I exhibited a “qualified impairment in social interaction,” specifically “failure to develop peer relationships appropriate to developmental level” (I had few friends) and a “lack of spontaneous seeking to share enjoyment, interests, or achievements with other people” (I spent a lot of time by myself in my room reading novels and listening to music, and when I did hang out with other kids I often tried to speak like an E. M. Forster narrator, annoying them). I exhibited an “encompassing preoccupation with one or more stereotyped and restricted patterns of interest that is abnormal either in intensity or focus” (I memorized poems and spent a lot of time playing the guitar and writing terrible poems and novels).

The general idea with a psychological diagnosis is that it applies when the tendencies involved inhibit a person’s ability to experience a happy, normal life. And in my case, the tendencies seemed to do just that. My high school G.P.A. would have been higher if I had been less intensely focused on books and music. If I had been well-rounded enough to attain basic competence at a few sports, I wouldn’t have provoked rage and contempt in other kids during gym and recess.

The thing is, after college I moved to New York City and became a writer and met some people who shared my obsessions, and I ditched the Forsterian narrator thing, and then I wasn’t that awkward or isolated anymore. According to the diagnostic manual, Asperger syndrome is “a continuous and lifelong disorder,” but my symptoms had vanished.

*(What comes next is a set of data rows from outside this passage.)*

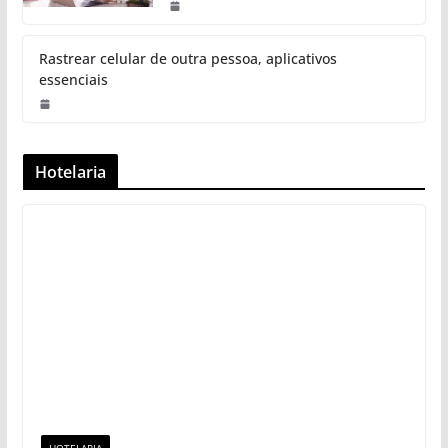
Rastrear celular de outra pessoa, aplicativos
essenciais
Hotelaria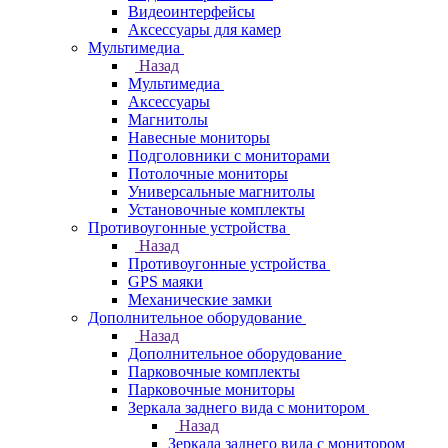
Видеоинтерфейсы
Аксессуары для камер
Мультимедиа
Назад
Мультимедиа
Аксессуары
Магнитолы
Навесные мониторы
Подголовники с мониторами
Потолочные мониторы
Универсальные магнитолы
Установочные комплекты
Противоугонные устройства
Назад
Противоугонные устройства
GPS маяки
Механические замки
Дополнительное оборудование
Назад
Дополнительное оборудование
Парковочные комплекты
Парковочные мониторы
Зеркала заднего вида с монитором
Назад
Зеркала заднего вида с монитором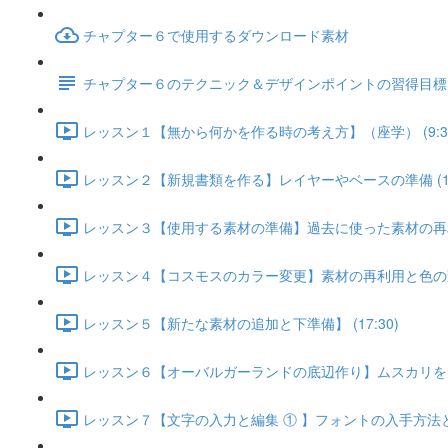
チャプター６で使用するダウンロード素材
チャプター６のテクニック＆デザインポイントの習得目標
レッスン１【無から何かを作る時の考え方】（座学） (9:3
レッスン２【新規書類を作る】レイヤーやベースの準備 (14:
レッスン３【使用する素材の準備】過去に使った素材の再利用 
レッスン４【コスモスのカラー変更】素材の再利用と色の変更 
レッスン５【新たな素材の追加と下準備】 (17:30)
レッスン６【オーバルガーランドの底辺作り】ムスカリをオー
レッスン７【文字の入力と編集 ① 】フォントの入手方法と 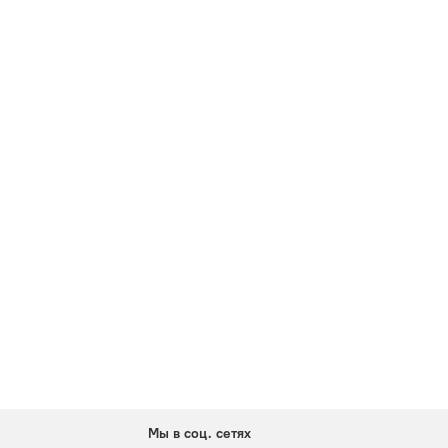
Мы в соц. сетях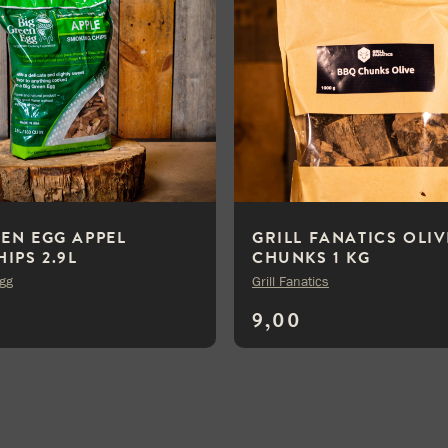
EEN EGG APPEL
GRILL FANATICS OLIV
IPS 2.9L
CHUNKS 1 KG
Egg
Grill Fanatics
9,00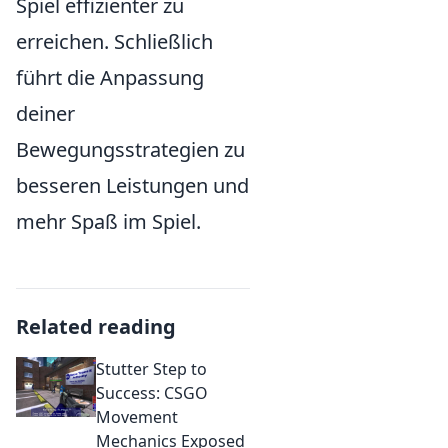
Spiel effizienter zu
erreichen. Schließlich
führt die Anpassung
deiner
Bewegungsstrategien zu
besseren Leistungen und
mehr Spaß im Spiel.
Related reading
Stutter Step to
Success: CSGO
Movement
Mechanics Exposed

Last year I sold a novel of the psychological-realism variety, which means that my job became to intuit the unverbalized meanings of social interactions and create fictional social encounters with interesting secret subtexts. By contrast, people with Asperger syndrome and other autism spectrum disorders usually struggle to pick up nonverbal social cues. They often prefer the kind of thinking involved in chess and math, activities at which I am almost as inept as I am at soccer.

The biggest single problem with the diagnostic criteria applied to me is this: You can be highly perceptive with regard to social interaction, as a child or adolescent, and still be a spectacular social failure. This is particularly true if you’re bad at sports or nervous or weird-looking.

As I came into my adult personality, it became clear to me and my mother that I didn’t have Asperger syndrome, and she apologized profusely for putting me in the video. For a long time, I sulked in her presence. I yelled at her sometimes, I am ashamed to report. And then I forgave her, after about seven years. Because my mother’s intentions were always noble. She wanted to educate parents and counselors about the disorder. She wanted to erase its stigma.

I wonder: If I had been born five years later and given the diagnosis at the more impressionable age of 12, what would have happened? I might never have tried to write about social interaction, having been told that I was hard-wired to find social interaction baffling.

The authors of the next edition of the diagnostic manual, the D.S.M.-5, are considering a narrower definition of the autism spectrum. This may reverse the drastic increase in Asperger diagnoses that has taken place over the last 10 to 15 years. Many prominent psychologists have reacted to this news with dismay. They protest that children and teenagers on the mild side of the autism spectrum will be denied the services they need if they’re unable to meet the new, more exclusive criteria.

But my experience can’t be unique. Under the rules in place today, any nerd, any withdrawn, bookish kid, can have Asperger syndrome.

The definition should be narrowed. I don’t want a kid with mild autism to go untreated. But I don’t want a school psychologist to give a clumsy, lonely teenager a description of his mind that isn’t true.

Benjamin Nugent, the director of creative writing at Southern New Hampshire University, is the author of “American Nerd: The Story of My People.”